◆ What the task asks: Transcribe each record exactly. Omit the pictures.

───

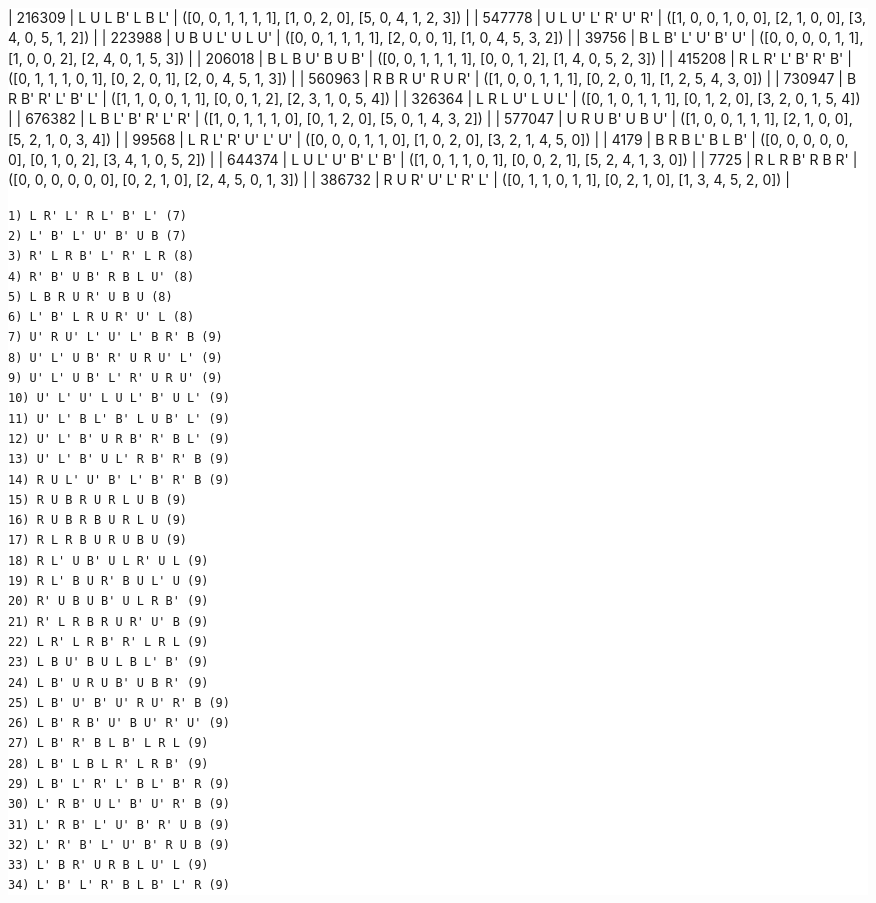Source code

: | 216309 | L U L B' L B L' | ([0, 0, 1, 1, 1, 1], [1, 0, 2, 0], [5, 0, 4, 1, 2, 3]) |
| 547778 | U L U' L' R' U' R' | ([1, 0, 0, 1, 0, 0], [2, 1, 0, 0], [3, 4, 0, 5, 1, 2]) |
| 223988 | U B U L' U L U' | ([0, 0, 1, 1, 1, 1], [2, 0, 0, 1], [1, 0, 4, 5, 3, 2]) |
| 39756 | B L B' L' U' B' U' | ([0, 0, 0, 0, 1, 1], [1, 0, 0, 2], [2, 4, 0, 1, 5, 3]) |
| 206018 | B L B U' B U B' | ([0, 0, 1, 1, 1, 1], [0, 0, 1, 2], [1, 4, 0, 5, 2, 3]) |
| 415208 | R L R' L' B' R' B' | ([0, 1, 1, 1, 0, 1], [0, 2, 0, 1], [2, 0, 4, 5, 1, 3]) |
| 560963 | R B R U' R U R' | ([1, 0, 0, 1, 1, 1], [0, 2, 0, 1], [1, 2, 5, 4, 3, 0]) |
| 730947 | B R B' R' L' B' L' | ([1, 1, 0, 0, 1, 1], [0, 0, 1, 2], [2, 3, 1, 0, 5, 4]) |
| 326364 | L R L U' L U L' | ([0, 1, 0, 1, 1, 1], [0, 1, 2, 0], [3, 2, 0, 1, 5, 4]) |
| 676382 | L B L' B' R' L' R' | ([1, 0, 1, 1, 1, 0], [0, 1, 2, 0], [5, 0, 1, 4, 3, 2]) |
| 577047 | U R U B' U B U' | ([1, 0, 0, 1, 1, 1], [2, 1, 0, 0], [5, 2, 1, 0, 3, 4]) |
| 99568 | L R L' R' U' L' U' | ([0, 0, 0, 1, 1, 0], [1, 0, 2, 0], [3, 2, 1, 4, 5, 0]) |
| 4179 | B R B L' B L B' | ([0, 0, 0, 0, 0, 0], [0, 1, 0, 2], [3, 4, 1, 0, 5, 2]) |
| 644374 | L U L' U' B' L' B' | ([1, 0, 1, 1, 0, 1], [0, 0, 2, 1], [5, 2, 4, 1, 3, 0]) |
| 7725 | R L R B' R B R' | ([0, 0, 0, 0, 0, 0], [0, 2, 1, 0], [2, 4, 5, 0, 1, 3]) |
| 386732 | R U R' U' L' R' L' | ([0, 1, 1, 0, 1, 1], [0, 2, 1, 0], [1, 3, 4, 5, 2, 0]) |


```
1) L R' L' R L' B' L' (7)
2) L' B' L' U' B' U B (7)
3) R' L R B' L' R' L R (8)
4) R' B' U B' R B L U' (8)
5) L B R U R' U B U (8)
6) L' B' L R U R' U' L (8)
7) U' R U' L' U' L' B R' B (9)
8) U' L' U B' R' U R U' L' (9)
9) U' L' U B' L' R' U R U' (9)
10) U' L' U' L U L' B' U L' (9)
11) U' L' B L' B' L U B' L' (9)
12) U' L' B' U R B' R' B L' (9)
13) U' L' B' U L' R B' R' B (9)
14) R U L' U' B' L' B' R' B (9)
15) R U B R U R L U B (9)
16) R U B R B U R L U (9)
17) R L R B U R U B U (9)
18) R L' U B' U L R' U L (9)
19) R L' B U R' B U L' U (9)
20) R' U B U B' U L R B' (9)
21) R' L R B R U R' U' B (9)
22) L R' L R B' R' L R L (9)
23) L B U' B U L B L' B' (9)
24) L B' U R U B' U B R' (9)
25) L B' U' B' U' R U' R' B (9)
26) L B' R B' U' B U' R' U' (9)
27) L B' R' B L B' L R L (9)
28) L B' L B L R' L R B' (9)
29) L B' L' R' L' B L' B' R (9)
30) L' R B' U L' B' U' R' B (9)
31) L' R B' L' U' B' R' U B (9)
32) L' R' B' L' U' B' R U B (9)
33) L' B R' U R B L U' L (9)
34) L' B' L' R' B L B' L' R (9)
```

───

◆ Solution for this problem:
Source code

: | 216309 | L U L B' L B L' | ([0, 0, 1, 1, 1, 1], [1, 0, 2, 0], [5, 0, 4, 1, 2, 3]) |
| 547778 | U L U' L' R' U' R' | ([1, 0, 0, 1, 0, 0], [2, 1, 0, 0], [3, 4, 0, 5, 1, 2]) |
| 223988 | U B U L' U L U' | ([0, 0, 1, 1, 1, 1], [2, 0, 0, 1], [1, 0, 4, 5, 3, 2]) |
| 39756 | B L B' L' U' B' U' | ([0, 0, 0, 0, 1, 1], [1, 0, 0, 2], [2, 4, 0, 1, 5, 3]) |
| 206018 | B L B U' B U B' | ([0, 0, 1, 1, 1, 1], [0, 0, 1, 2], [1, 4, 0, 5, 2, 3]) |
| 415208 | R L R' L' B' R' B' | ([0, 1, 1, 1, 0, 1], [0, 2, 0, 1], [2, 0, 4, 5, 1, 3]) |
| 560963 | R B R U' R U R' | ([1, 0, 0, 1, 1, 1], [0, 2, 0, 1], [1, 2, 5, 4, 3, 0]) |
| 730947 | B R B' R' L' B' L' | ([1, 1, 0, 0, 1, 1], [0, 0, 1, 2], [2, 3, 1, 0, 5, 4]) |
| 326364 | L R L U' L U L' | ([0, 1, 0, 1, 1, 1], [0, 1, 2, 0], [3, 2, 0, 1, 5, 4]) |
| 676382 | L B L' B' R' L' R' | ([1, 0, 1, 1, 1, 0], [0, 1, 2, 0], [5, 0, 1, 4, 3, 2]) |
| 577047 | U R U B' U B U' | ([1, 0, 0, 1, 1, 1], [2, 1, 0, 0], [5, 2, 1, 0, 3, 4]) |
| 99568 | L R L' R' U' L' U' | ([0, 0, 0, 1, 1, 0], [1, 0, 2, 0], [3, 2, 1, 4, 5, 0]) |
| 4179 | B R B L' B L B' | ([0, 0, 0, 0, 0, 0], [0, 1, 0, 2], [3, 4, 1, 0, 5, 2]) |
| 644374 | L U L' U' B' L' B' | ([1, 0, 1, 1, 0, 1], [0, 0, 2, 1], [5, 2, 4, 1, 3, 0]) |
| 7725 | R L R B' R B R' | ([0, 0, 0, 0, 0, 0], [0, 2, 1, 0], [2, 4, 5, 0, 1, 3]) |
| 386732 | R U R' U' L' R' L' | ([0, 1, 1, 0, 1, 1], [0, 2, 1, 0], [1, 3, 4, 5, 2, 0]) |


```
1) L R' L' R L' B' L' (7)
2) L' B' L' U' B' U B (7)
3) R' L R B' L' R' L R (8)
4) R' B' U B' R B L U' (8)
5) L B R U R' U B U (8)
6) L' B' L R U R' U' L (8)
7) U' R U' L' U' L' B R' B (9)
8) U' L' U B' R' U R U' L' (9)
9) U' L' U B' L' R' U R U' (9)
10) U' L' U' L U L' B' U L' (9)
11) U' L' B L' B' L U B' L' (9)
12) U' L' B' U R B' R' B L' (9)
13) U' L' B' U L' R B' R' B (9)
14) R U L' U' B' L' B' R' B (9)
15) R U B R U R L U B (9)
16) R U B R B U R L U (9)
17) R L R B U R U B U (9)
18) R L' U B' U L R' U L (9)
19) R L' B U R' B U L' U (9)
20) R' U B U B' U L R B' (9)
21) R' L R B R U R' U' B (9)
22) L R' L R B' R' L R L (9)
23) L B U' B U L B L' B' (9)
24) L B' U R U B' U B R' (9)
25) L B' U' B' U' R U' R' B (9)
26) L B' R B' U' B U' R' U' (9)
27) L B' R' B L B' L R L (9)
28) L B' L B L R' L R B' (9)
29) L B' L' R' L' B L' B' R (9)
30) L' R B' U L' B' U' R' B (9)
31) L' R B' L' U' B' R' U B (9)
32) L' R' B' L' U' B' R U B (9)
33) L' B R' U R B L U' L (9)
34) L' B' L' R' B L B' L' R (9)
```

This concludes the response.